Ein Kurzfilm des Göppinger Fernsehsenders "Filstalwelle" bot einen Jahresrückblick in Bildern und Tönen, dann ließ der Kreisverbandspräsident Peter Hofelich die Höhepunkte des vergangenen Rotkreuz-Jahres Revue passieren, darunter das interkulturelle Projekt "InkA", die diversen sozialen Einrichtungen wie die gut gehenden Kleiderläden in Geislingen, Göppingen und Ebersbach, den ausgezeichneten Integrationsfachdienst und das Rotkreuz-Landesmuseum in Geislingen. Das gut funktionierende Kreisverbandspräsidium sei einer der Gründe für das erfolgreiche Jahr, sagte Hofelich. Dazu gehöre der gute Austausch zwischen den Ortsvereinen und der Kreisverbandsebene sowie der reibungslose Dialog zwischen den haupt- und ehrenamtlichen Führungskräften. "Kommunikation und gemeinsame Willensbildung werden großgeschrieben", betonte er und nannte den Teamgedanken, die Öffnung des Kreisverbandes nach außen sowie das "Problembewusstsein, zu erkennen, wo sich neue Aufgaben stellen" als Hauptkriterien der funktionierenden Gemeinschaft. "Unser Kreisverband hat nur eine mittlere Größe, aber wir sind breit aufgestellt und können selbstbewusst und selbstständig agieren", hob Hofelich stolz hervor.
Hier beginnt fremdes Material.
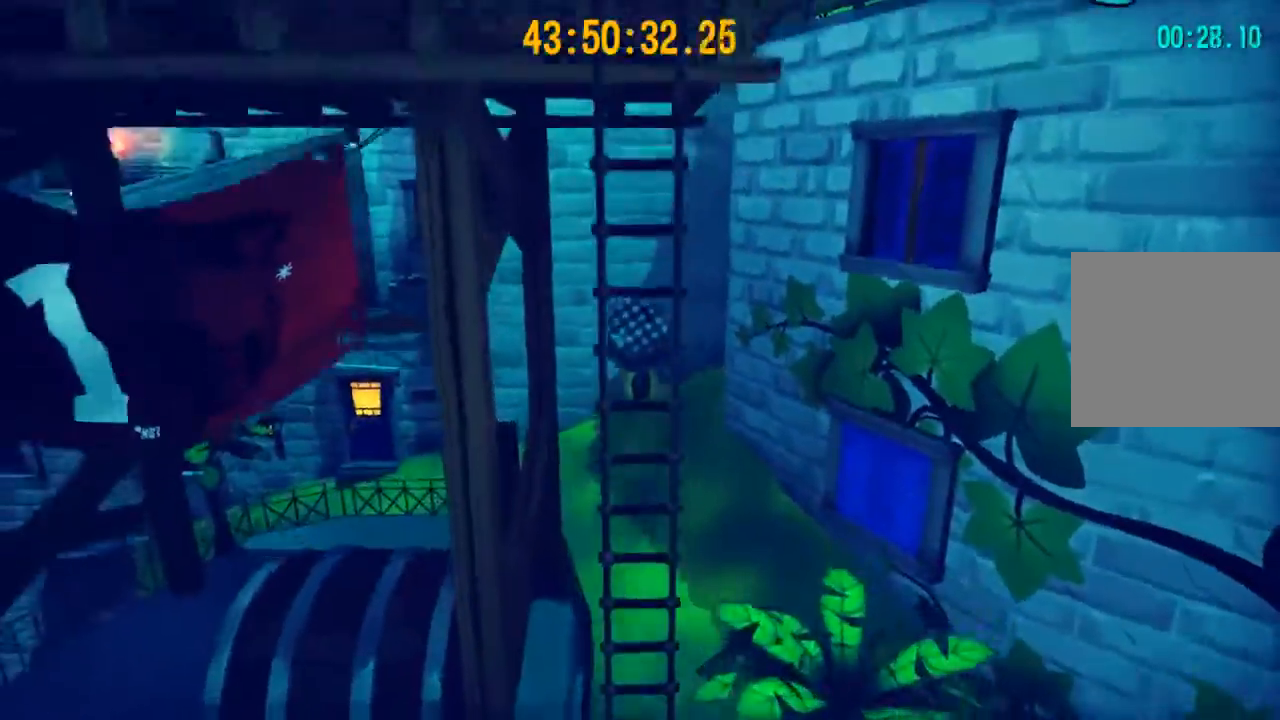
{"dt_ms": 500, "buttons": [], "left_stick": "up", "right_stick": "center", "events": []}
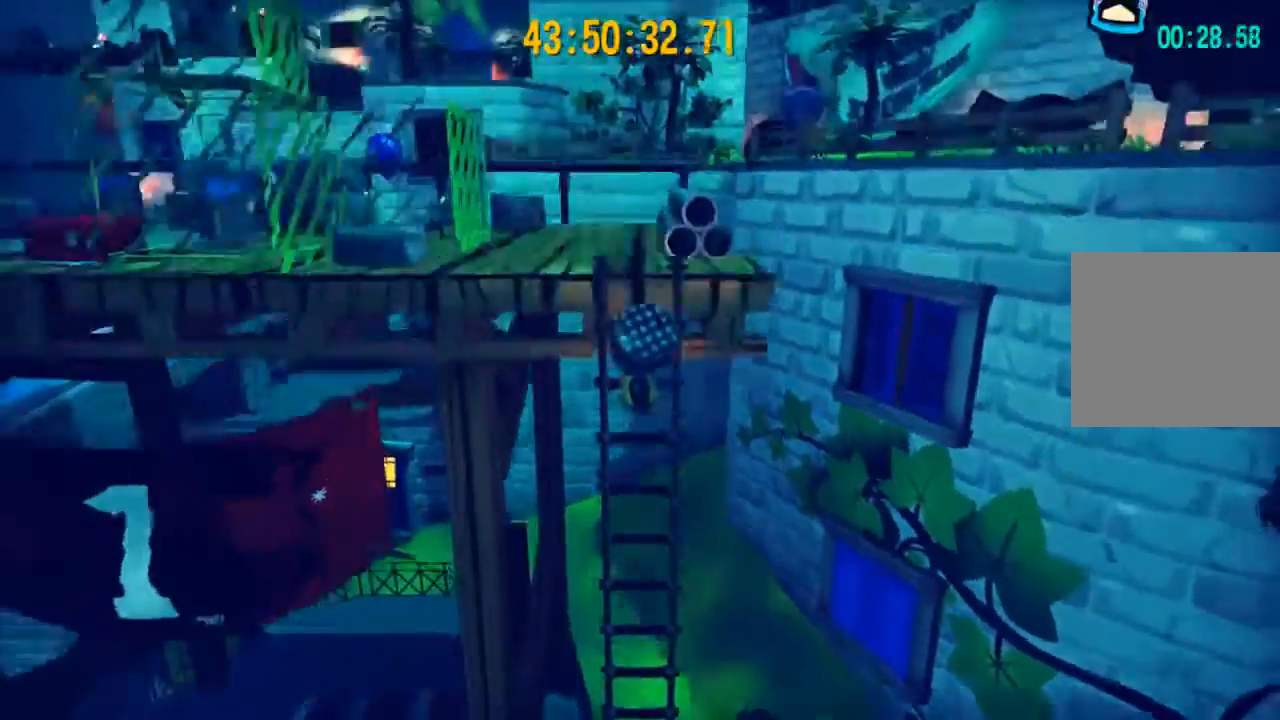
{"dt_ms": 500, "buttons": [], "left_stick": "up-left", "right_stick": "center", "events": [[333, "left_stick", "up-left"]]}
Kreisgeschäftsführer Alexander Sparhuber ging auf "spannende Aktivitäten und Neuigkeiten" ein. Er informierte die Zuhörer darüber, dass Ende 2013 die Stelle des Ärztlichen Verantwortlichen eingerichtet worden sei, um die Qualität des Rettungsdienstes auch in Zukunft auf dem hohen Niveau zu halten, auf dem er sich bereits befinde.

Sparhuber machte klar, dass vor dem Hintergrund der demografischen Entwicklung die Nachwuchsgewinnung eine immer höhere Priorität einnehme und etwa mit dem "Juniorhelferprogramm" ein Angebot für Grundschulen eingerichtet worden sei, das gut angenommen werde. Er berichtete über die Sozialarbeit des DRK, das Familienzentrum, den ambulanten Pflegedienst, die stationäre Pflege mit dem Seniorenzentrum Hattenhofen - "da tobt das Leben" - und dankte allen haupt- und ehrenamtlichen Rotkreuzmitarbeitern für ihren Einsatz.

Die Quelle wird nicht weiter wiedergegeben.